Organisation du scrutin du 12 juin : Les garanties de transparence réunies

De nombreux partis et plusieurs listes d’indépendants se préparent à la campagne électorale des législatives du 12 juin. Des rencontres de proximité ont lieu à travers les wilayas et les présidents de partis mettent l’accent sur la nécessité de parvenir à une forte participation, au moment où l’ANIE rassure sur l’intégrité du scrutin.

S’agissant des raisons qui ont conduit certains partis de l'opposition à ne pas participer aux législatives, le politologue estime que ces mêmes partis ont toujours crié à la fraude lors des échéances précédentes et pourtant y participent en l'absence de toute garantie et décrochent des sièges aux différentes assemblées.

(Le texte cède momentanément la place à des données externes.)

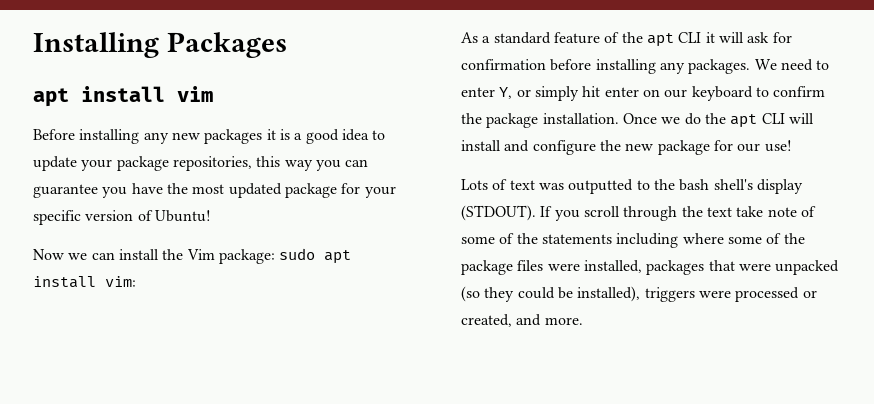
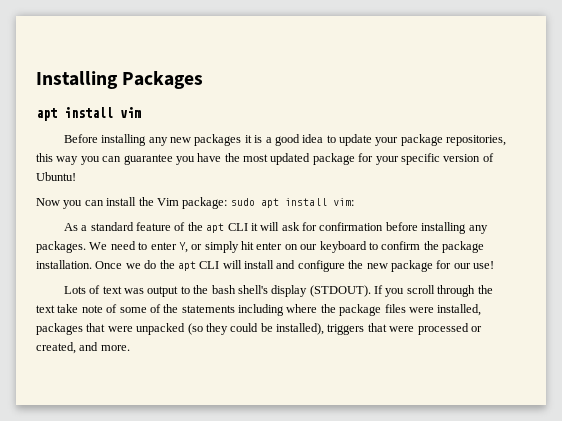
[68,253,88,260] we -> [63,200,83,209] you
[568,179,634,194] outputted -> [147,286,179,297] output
[727,233,782,244] some of -> (318, 308) none
(695, 294) none -> [367,323,387,332] that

Aujourd'hui, avec toutes les garanties de transparence et d'intégrité, ils décident de boycotter le scrutin car leur chances sont inexistantes, en particulier avec la nouvelle loi électorale qui interdit aux députés ayant cumulé deux mandats de se présenter à nouveau. La plupart des cadres de ces partis ont siégé au parlement pendant deux mandats et comme ils ne peuvent plus se présenter, ils se cachent derrière le boycott.
La deuxième hypothèse est que le pouvoir donnait par le passé des garanties à ces partis, en leur consacrant un certain nombre de sièges dans les assemblées. Lorsque ces garanties ont disparu avec l'ancien système, ces partis ont perdu l'espoir de participer aux assemblées, ils ont donc décidé de boycotter. L'universitaire rappelle que le Président de la République avait promis des élections législatives transparentes, dans un contexte de reconstruction du discours politique, des partis et des élites. Il est souhaité de voir le retour de ces élites sur la scène politique, mais cette question est tributaire de l'Autorité indépendante des élections qui devra garantir un climat de transparence et de démocratie et puisse avoir les pleins pouvoirs pour accomplir ses missions, sans que l'administration ou les walis n'interfèrent pas dans son travail.
Selon l'enseignant, avec la constitutionnalisation de l'Autorité indépendante des élections, cette dernière a tous les atouts pour réussir la prochaine échéance, car il s'agit de la restauration de la confiance dans les institutions de l'État. Si cette instance réussit, les institutions et les partis politiques réussiront.
Ils feront le poids et la capacité de mobiliser le peuple. L’Etat sera alors face à une opposition respectable qui ne remet pas en question l'intégrité du processus électoral et qui appelle à la participation à chaque fois.
Dans ce climat positif et cette accumulation d'actions positives et de bonnes volontés, les prochaines échéances électorales seront un réel succès et remettront le train sur les rails, afin de pouvoir ouvrir les grands chantiers, comme la loi relative à l'information, les collectivités locales et celle sur les hydrocarbures et autres.